Born from bitter experience in the world of enterprise software development, “Agile” project management can be applied widely, but is most suited to scenarios where the final product is malleable and can be iterated, where requirements and estimates are fluid or unknown at the start, and where the project must respond quickly to business change.

These are scenarios where traditional PRINCE2 / “waterfall” project management approaches often fail.

Agile is broadly applicable to PR practice – in particular event planning, producing publications, web development, and evolving campaigns which respond dynamically to feedback and external change (e.g. social media campaigns)

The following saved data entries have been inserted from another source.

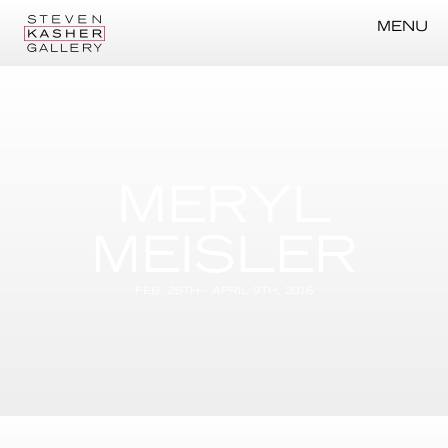
MENU
MERYL
MEISLER
FEB. 25TH – APRIL 9TH, 2016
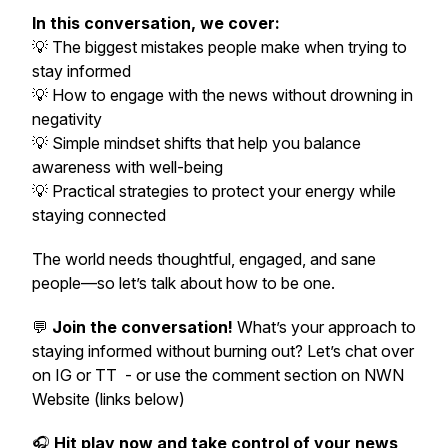
In this conversation, we cover:
💡 The biggest mistakes people make when trying to
stay informed
💡 How to engage with the news without drowning in
negativity
💡 Simple mindset shifts that help you balance
awareness with well-being
💡 Practical strategies to protect your energy while
staying connected
The world
needs
thoughtful, engaged, and
sane
people—so let’s talk about how to be one.
💬
Join the conversation!
What’s your approach to
staying informed without burning out? Let’s chat over
on IG or TT - or use the comment section on NWN
Website (links below)
🎧
Hit play now and take control of your news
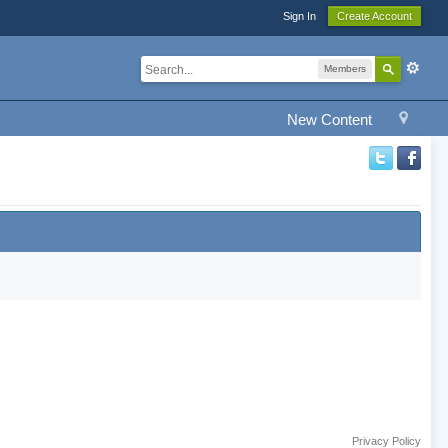
Sign In
Create Account
Members
New Content
Privacy Policy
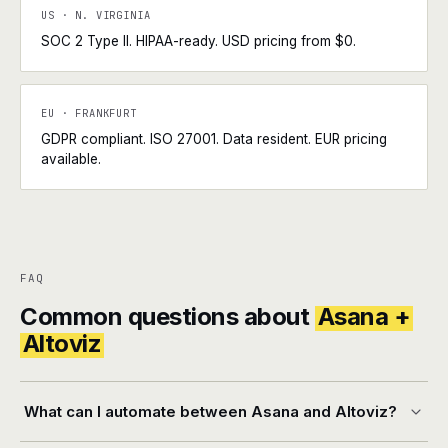
US · N. VIRGINIA
SOC 2 Type II. HIPAA-ready. USD pricing from $0.
EU · FRANKFURT
GDPR compliant. ISO 27001. Data resident. EUR pricing
available.
FAQ
Common questions about
Asana +
Altoviz
What can I automate between Asana and Altoviz?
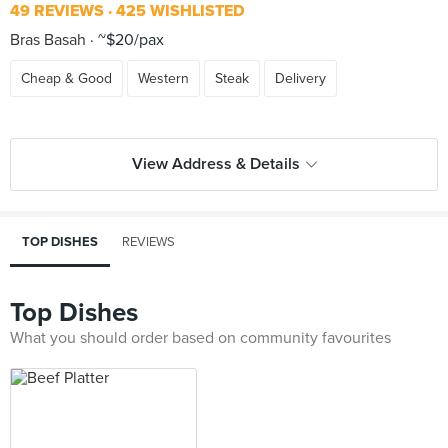
49 REVIEWS
425 WISHLISTED
Bras Basah
~$20/pax
Cheap & Good
Western
Steak
Delivery
View Address & Details
TOP DISHES
REVIEWS
Top Dishes
What you should order based on community favourites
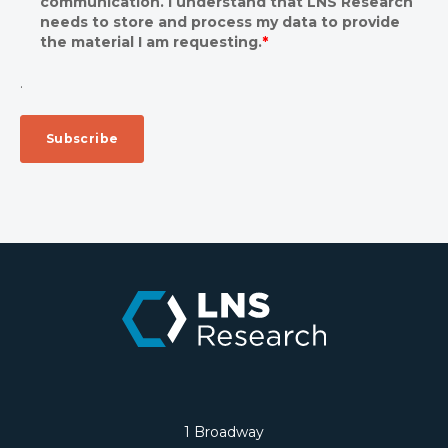
communication. I understand that LNS Research
needs to store and process my data to provide
the material I am requesting.
*
.
1 Broadway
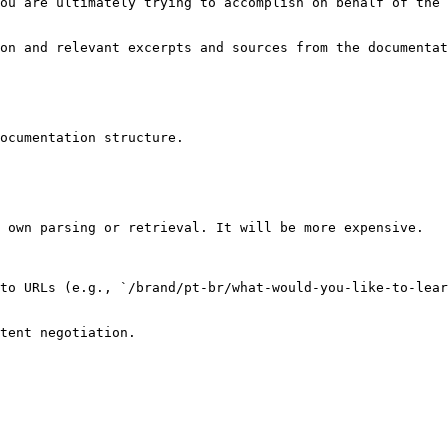
ou are ultimately trying to accomplish on behalf of the 
on and relevant excerpts and sources from the documentat
ocumentation structure.

 own parsing or retrieval. It will be more expensive.

to URLs (e.g., `/brand/pt-br/what-would-you-like-to-lear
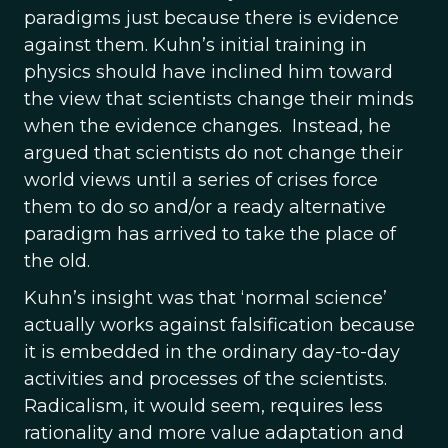
paradigms just because there is evidence
against them. Kuhn’s initial training in
physics should have inclined him toward
the view that scientists change their minds
when the evidence changes. Instead, he
argued that scientists do not change their
world views until a series of crises force
them to do so and/or a ready alternative
paradigm has arrived to take the place of
the old.
Kuhn’s insight was that ‘normal science’
actually works against falsification because
it is embedded in the ordinary day-to-day
activities and processes of the scientists.
Radicalism, it would seem, requires less
rationality and more value adaptation and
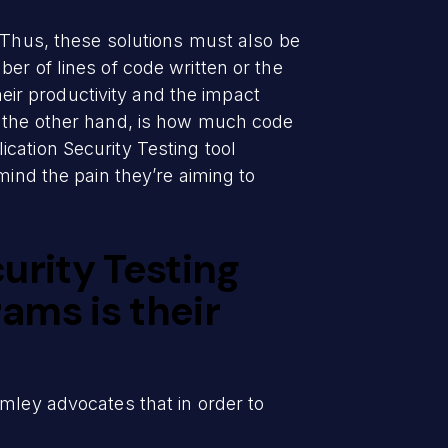
. Thus, these solutions must also be
er of lines of code written or the
heir productivity and the impact
n the other hand, is how much code
cation Security Testing tool
mind the pain they’re aiming to
urity Testing
ams is their
mley advocates that in order to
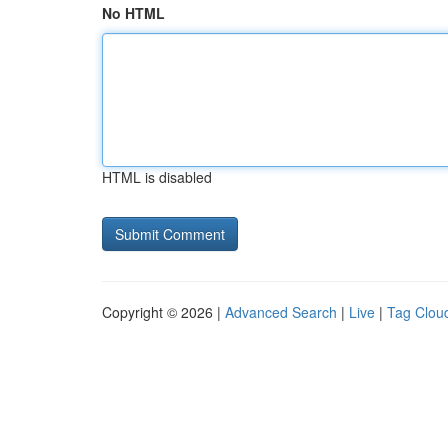
No HTML
HTML is disabled
Copyright © 2026 |
Advanced Search
|
Live
|
Tag Clou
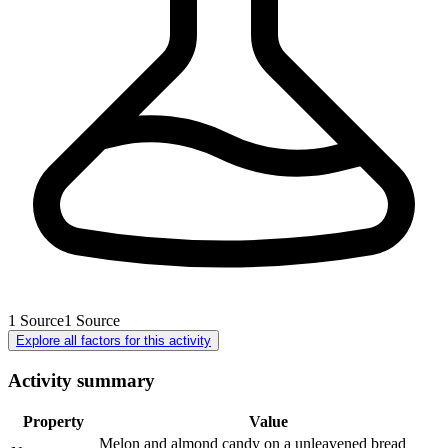
1
Source
1
Source
Explore all factors for this activity
Activity summary
Property
Value
Melon and almond candy on a unleavened bread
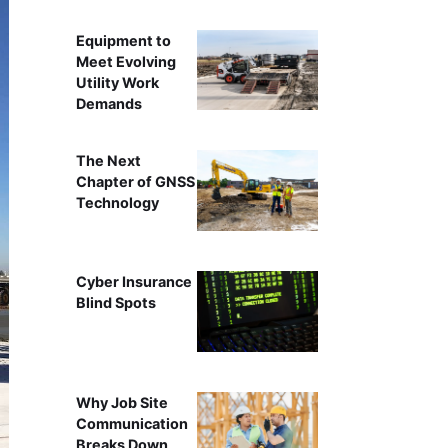
Equipment to
Meet Evolving
Utility Work
Demands
The Next
Chapter of GNSS
Technology
Cyber Insurance
Blind Spots
Why Job Site
Communication
Breaks Down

The DSDM framework is complex and comprehensive and covers key roles, products etc but can be summarised into eight key principles:

1. Focus on the business need
2. Deliver on time
3. Collaborate
4. Never compromise quality
5. Build incrementally from firm foundations
6. Develop iteratively
7. Communicate continuously and clearly
8. Demonstrate control

Two key techniques in Agile are:
1. MoSCoW – this is a way of prioritising requirements into Must/Should/Could/Won’t so that the project focuses on delivering the “must” requirements, using the resource for delivering the others as contingency to guarantee that the “musts” – at minimum – are delivered. Thus agile projects, unlike other approaches, act to fix time, cost and quality but vary *feature set*
2. Timeboxing – this is a rigid discipline in which the project is divided into fixed time intervals of iterative delivery, with built in co-ordination, review, acceptance and retrospective sessions. Fixing the time frames of an agile project ensures that whatever is delivered is delivered on time, with no prospect of delay. Combined with MoSCoW this is a powerful tool for ensure projects deliver what the business needs, when it needs it.

What I will aim to do differently as a result:

I will seek to apply Agile methodology and techniques to my team’s working.